» **EXTRACT PROVIDED**:
Seminars and Colloquia by Series

Lagrangian concordance and contact invariants in sutured Floer theories

Series
Geometry Topology Seminar
Time
Monday, March 23, 2015 - 14:00 for 1 hour (actually 50 minutes)
Location
Skiles 006
Speaker
John BaldwinBoston College
In 2007, Honda, Kazez, and Matic defined an invariant of contact 3-manifolds with convex boundaries using sutured Heegaard Floer homology (SHF). Last year, Steven Sivek and I defined an analogous contact invariant using sutured Monopole Floer homology (SMF). In this talk, I will describe work with Sivek to prove that these two contact invariants are identified by an isomorphism relating the two sutured theories. This has several interesting consequences. First, it gives a proof of invariance for the contact invariant in SHF which does not rely on the relative Giroux correspondence between contact structures and open books (something whose proof has not yet been written down in full). Second, it gives a proof that the combinatorially computable invariants of Legendrian knots in Heegaard Floer homology can obstruct Lagrangian concordance.

Dynamics of the Standard Map under Atypical Forcing

Series
CDSNS Colloquium
Time
Monday, March 23, 2015 - 11:00 for 1 hour (actually 50 minutes)
Location
Skiles 005
Speaker
Adam FoxWestern New England Univ.
The Standard Map is a discrete time area-preserving dynamical system and is one of the simplest of such systems to exhibit chaotic dynamics. Traditional studies of the Standard Map have employed symmetric forcing functions that do not induce a net flux. Although the dynamics of these maps is rich there are many systems which cannot be modeled with these restrictions. In this talk we will explore the dynamics of the Standard Map when the forcing is asymmetric and induces a positive flux on the system. We will introduce new numerical methods to study these dynamics and give an overview of how transport in the system changes under these new forces.

Implicit interface boundary integral methods

Series
Applied and Computational Mathematics Seminar
Time
Friday, March 13, 2015 - 14:00 for 1 hour (actually 50 minutes)
Location
Skiles 168
Speaker
Richard TsaiUniversity of Texas at Austin
I will present a new approach for computing boundary integrals that are defined on implicit interfaces, without the need of explicit parameterization. A key component of this approach is a volume integral which is identical to the integral over the interface. I will show results applying this approach to simulate interfaces that evolve according to Mullins-Sekerka dynamics used in certain phase transition problems. I will also discuss our latest results in generalization of this approach to summation of unstructured point clouds and regularization of hyper-singular integrals.

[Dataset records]
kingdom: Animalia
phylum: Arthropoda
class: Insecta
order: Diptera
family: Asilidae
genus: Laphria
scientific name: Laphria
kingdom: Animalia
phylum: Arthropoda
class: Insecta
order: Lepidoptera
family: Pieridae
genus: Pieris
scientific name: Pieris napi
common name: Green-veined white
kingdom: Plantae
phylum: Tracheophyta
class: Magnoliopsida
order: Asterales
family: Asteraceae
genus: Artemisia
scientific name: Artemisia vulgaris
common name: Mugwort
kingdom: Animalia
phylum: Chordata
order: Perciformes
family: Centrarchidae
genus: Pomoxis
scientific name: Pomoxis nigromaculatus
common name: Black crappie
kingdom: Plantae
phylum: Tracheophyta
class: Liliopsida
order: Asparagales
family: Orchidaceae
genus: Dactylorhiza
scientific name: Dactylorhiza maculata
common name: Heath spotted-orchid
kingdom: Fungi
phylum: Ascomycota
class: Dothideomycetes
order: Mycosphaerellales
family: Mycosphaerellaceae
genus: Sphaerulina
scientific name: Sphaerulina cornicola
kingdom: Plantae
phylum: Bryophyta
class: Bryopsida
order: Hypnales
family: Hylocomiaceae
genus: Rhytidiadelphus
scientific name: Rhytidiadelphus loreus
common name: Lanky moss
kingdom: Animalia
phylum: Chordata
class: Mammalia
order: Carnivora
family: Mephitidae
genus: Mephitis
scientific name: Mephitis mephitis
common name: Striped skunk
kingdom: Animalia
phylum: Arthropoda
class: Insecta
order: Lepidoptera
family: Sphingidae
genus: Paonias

» **INSTRUCTIONS**:
a) In the seminar listings, which room hosts the talk on implicit interface boundary integral methods?
b) Continue the seminar listings from where they stop.
These rows are material separate from the seminar listings.

» **ANSWERS TO THIS EXERCISE**:
a) Skiles 168

b)
Birational Models of Moduli of Sheaves on Surfaces via the Derived Category

Series
Algebra Seminar
Time
Wednesday, March 11, 2015 - 15:05 for 1 hour (actually 50 minutes)
Location
Skiles 006
Speaker
Aaron BertramUniversity of Utah
Jacobians aren't particularly interesting from the point of view of the minimal model program, and neither are the moduli spaces of vector bundles on curves. But once we pass to vector bundles of higher rank (or torsion-free sheaves) on surfaces, then the birational geometry becomes very interesting. In this talk, I want to describe some recent results that rely on "tilting" the category of coherent sheaves on a surface to produce birational models of moduli that are themselves moduli spaces that come up naturally in the minimal model program.

Maximal Bounds on Cartesian Powers of Finite Graphs

Series
Analysis Seminar
Time
Wednesday, March 11, 2015 - 14:05 for 1 hour (actually 50 minutes)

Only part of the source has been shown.